Die Sache mit der Rose

Die Rose

Wir hörten den Schlüssel im Schloss, Dieter, ein Freund aus der Arbeit und ich.
Dieters Freundin, die ruppige Kreszentia, war heimgekommen. Schon aus dem Flur hörten wir ihre scharfe Stimme: „Dieter, hast du den Komposteimer ausgeleert?“

„Ja“, antwortete der Dieter still.
„Und den Eimer ausgewaschen?“
„Ja.“
„Und Zeitungspapier hineingelegt?“
„Ja.“
„Hallo, Kreszentia“, begrüßte ich sie. „Schau mal, die schöne Rose, die der Dieter für dich gekauft hat!“

Sie streifte die rote Rose, die in einer Silbervase auf dem Tisch stand mit einem nachlässigen Blick.
„Ach“, meinte sie. „Die verwelkt ja sowieso wieder.“

In diesem Moment wusste ich instinktiv, was sie selbst noch nicht wusste und ihr später schwer zu schaffen machen würde: Dass Dieter eine andere Frau heiraten würde.

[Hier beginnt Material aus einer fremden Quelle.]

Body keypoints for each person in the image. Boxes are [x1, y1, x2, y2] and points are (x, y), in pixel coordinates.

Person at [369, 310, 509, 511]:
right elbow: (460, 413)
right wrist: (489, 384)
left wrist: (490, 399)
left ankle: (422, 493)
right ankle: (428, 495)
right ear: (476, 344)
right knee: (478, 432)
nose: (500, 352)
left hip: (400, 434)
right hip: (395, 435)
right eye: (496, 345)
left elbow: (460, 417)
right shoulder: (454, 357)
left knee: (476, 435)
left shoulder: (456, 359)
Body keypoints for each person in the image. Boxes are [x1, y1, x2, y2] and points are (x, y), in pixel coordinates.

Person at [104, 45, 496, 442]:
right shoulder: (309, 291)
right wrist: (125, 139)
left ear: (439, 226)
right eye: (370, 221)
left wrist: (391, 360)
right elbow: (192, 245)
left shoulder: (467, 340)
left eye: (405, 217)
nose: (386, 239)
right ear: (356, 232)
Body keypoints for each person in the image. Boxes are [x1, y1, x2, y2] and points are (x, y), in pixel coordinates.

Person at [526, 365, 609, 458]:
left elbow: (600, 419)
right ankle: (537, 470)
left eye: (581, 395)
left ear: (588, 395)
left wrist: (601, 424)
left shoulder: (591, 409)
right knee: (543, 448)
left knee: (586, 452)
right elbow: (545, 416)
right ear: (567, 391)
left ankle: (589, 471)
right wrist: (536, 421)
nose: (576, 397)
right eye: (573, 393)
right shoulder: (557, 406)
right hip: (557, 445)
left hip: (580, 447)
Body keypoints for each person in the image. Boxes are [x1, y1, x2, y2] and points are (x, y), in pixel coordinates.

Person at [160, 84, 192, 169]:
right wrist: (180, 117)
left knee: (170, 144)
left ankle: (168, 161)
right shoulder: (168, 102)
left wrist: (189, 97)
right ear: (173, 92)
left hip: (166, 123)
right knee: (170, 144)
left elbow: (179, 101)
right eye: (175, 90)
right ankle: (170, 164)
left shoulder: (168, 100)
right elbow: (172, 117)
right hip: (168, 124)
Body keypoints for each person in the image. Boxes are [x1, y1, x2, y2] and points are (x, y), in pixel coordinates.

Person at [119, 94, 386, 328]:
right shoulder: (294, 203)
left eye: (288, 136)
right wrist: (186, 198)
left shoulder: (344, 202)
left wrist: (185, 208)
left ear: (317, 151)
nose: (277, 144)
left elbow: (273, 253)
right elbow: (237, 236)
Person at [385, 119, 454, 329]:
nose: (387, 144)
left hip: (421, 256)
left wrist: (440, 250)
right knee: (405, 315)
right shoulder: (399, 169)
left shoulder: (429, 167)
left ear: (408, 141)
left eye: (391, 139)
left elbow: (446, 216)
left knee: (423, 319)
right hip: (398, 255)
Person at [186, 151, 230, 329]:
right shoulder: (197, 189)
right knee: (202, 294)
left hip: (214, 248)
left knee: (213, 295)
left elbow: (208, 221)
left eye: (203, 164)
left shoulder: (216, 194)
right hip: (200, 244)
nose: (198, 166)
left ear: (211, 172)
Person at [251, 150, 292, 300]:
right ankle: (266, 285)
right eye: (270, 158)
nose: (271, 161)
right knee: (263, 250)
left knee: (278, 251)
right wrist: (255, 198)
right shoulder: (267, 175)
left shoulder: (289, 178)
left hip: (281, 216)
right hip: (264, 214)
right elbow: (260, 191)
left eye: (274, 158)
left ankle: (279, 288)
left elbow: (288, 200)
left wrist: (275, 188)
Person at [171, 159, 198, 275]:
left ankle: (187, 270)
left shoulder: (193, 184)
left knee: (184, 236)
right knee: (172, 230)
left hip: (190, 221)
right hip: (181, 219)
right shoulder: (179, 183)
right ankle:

Aber sie hat Recht: Die Rose verwelkt wieder. Nur – ist das ein Grund, sie deshalb abzuwerten?

Im Gegenteil: Es ist gerade die verwegene Aktualität, dieses zwingende, unbedingte, leuchtende JETZT, die der Rose, wie der Liebeserklärung ihre wahre Schönheit und Würde gibt.

Am besten verewigen kann man die Rose, wenn man die Spiegel einer mannigfaltigen Dankbarkeit darum aufstellt und sie dadurch von allen Seiten beleuchtet. Denn eine Liebe, in der es genug Rosen gibt und den Zauberer des Dankes, gewinnt im Augenblick die Frische der ersten Zeit und auf Dauer immer mehr Festigkeit und Kraft.

Unvergessen wird mir ein Samstag bleiben, an dem wir mit dem Einkauf fast fertig waren. Ich schob den Einkaufswagen, während der Randolf im Metzgerladen seine Bestellung aufgab. Im Arm hielt er einen Strauß mit roten Rosen.

„Die schönen Blumen“, meinte die Verkäuferin. „Sind die für Ihre Frau?“

Er nickte abwesend, dann sah er auf und sie an. Er zog eine Rose heraus und gab sie ihr. Die Verkäuferin starrte auf die Blume in ihrer Hand und wurde rot.

„Na, Hanni!“ rief die Metzgerin, „das ist aber dein Tag heute, was?“

Wenn man ein Meister des Effektiven ist, macht man mit einem Rosenstrauß gleich zwei Frauen glücklich und ist überdies noch Tagesgespräch im Metzgerladen. Denn der Randolf, der eine tiefsitzende Abneigung gegen sinnlos rausgeschmissenes Geld hat, investiert gerne in schöne Rosen.

Schließlich weiß er: Das rechnet sich immer!